Exercise aim:
In the data that follows, how many lines include the string "added"? Answer with the number alone.

Provided records:

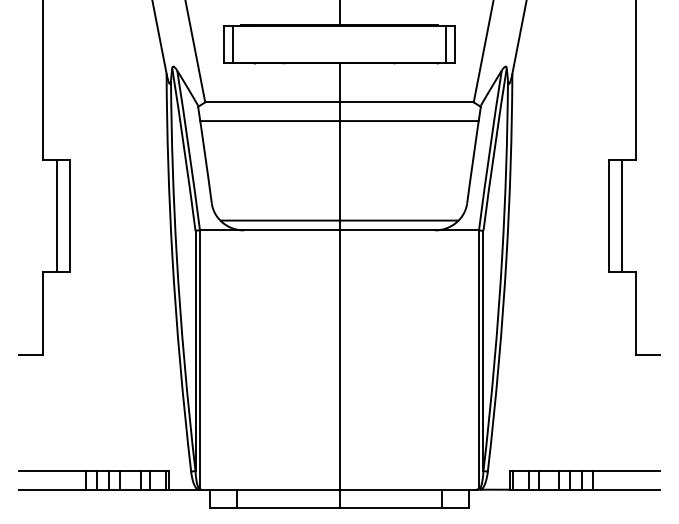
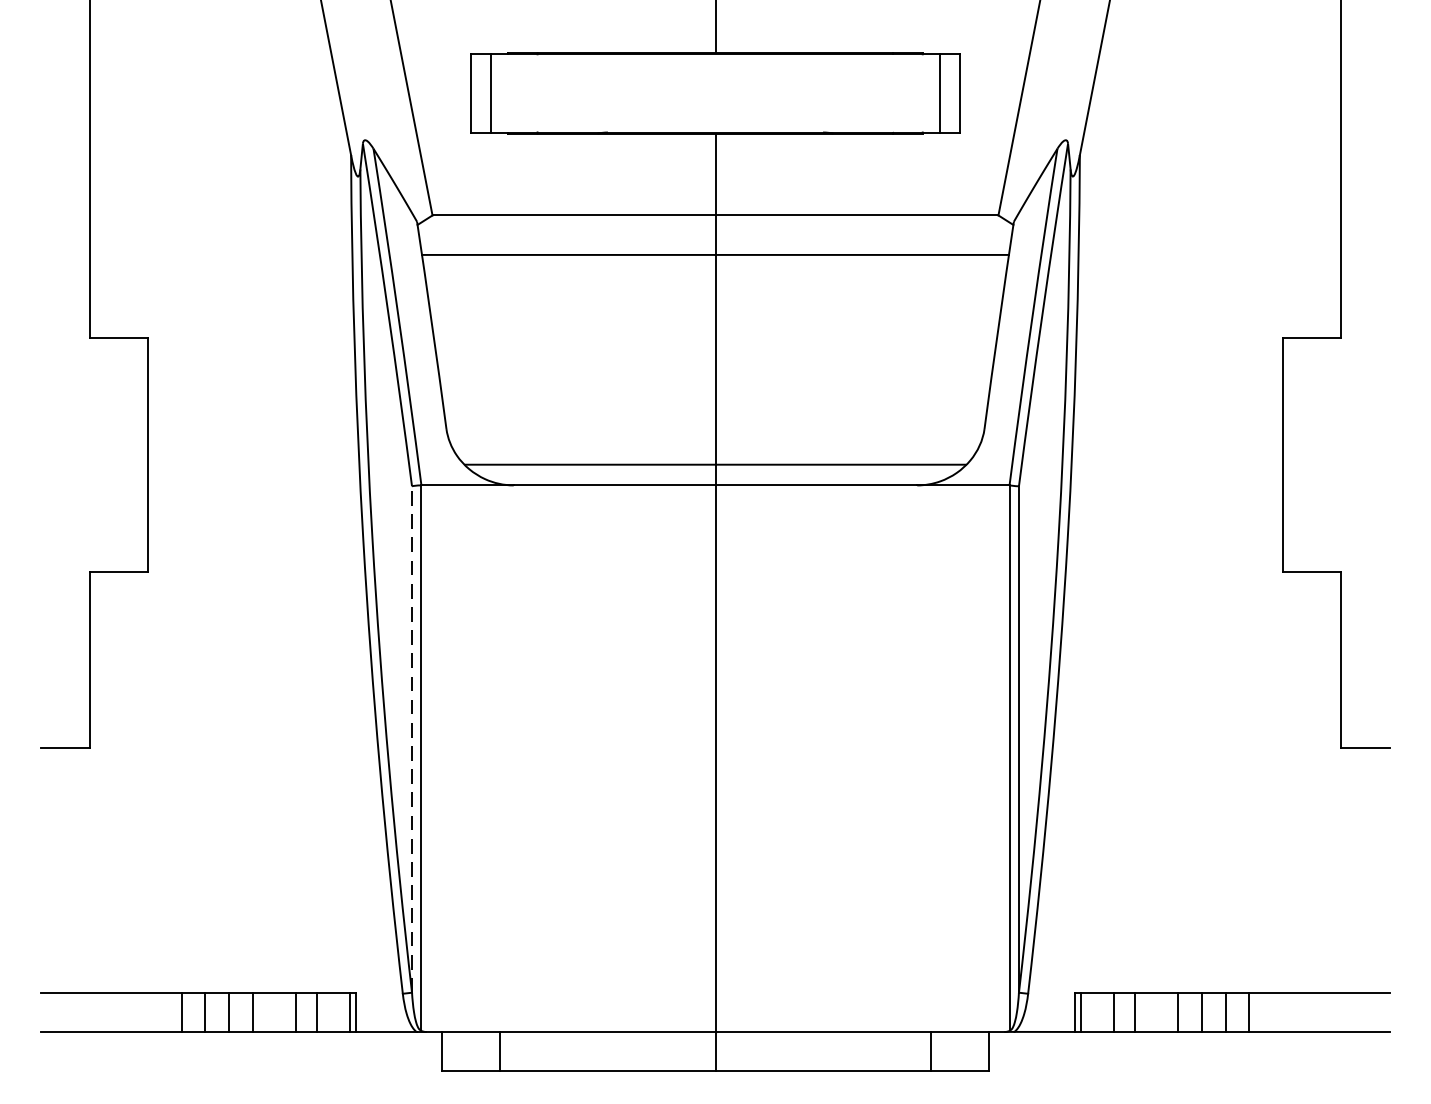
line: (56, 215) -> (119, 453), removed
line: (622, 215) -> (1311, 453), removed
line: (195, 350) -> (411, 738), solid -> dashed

---

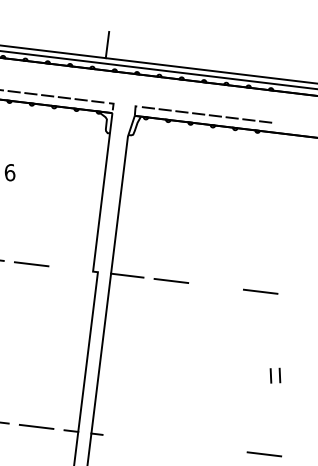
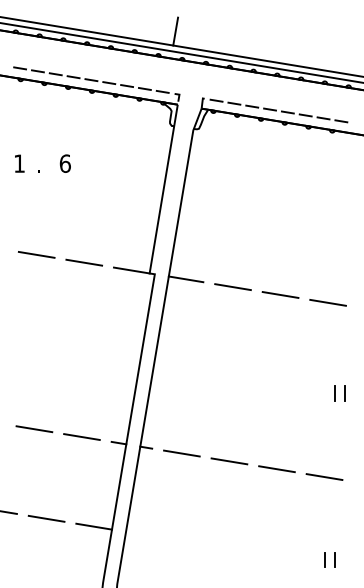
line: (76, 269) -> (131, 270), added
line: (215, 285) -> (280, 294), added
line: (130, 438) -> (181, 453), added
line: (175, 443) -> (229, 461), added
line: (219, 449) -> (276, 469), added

Solution:
5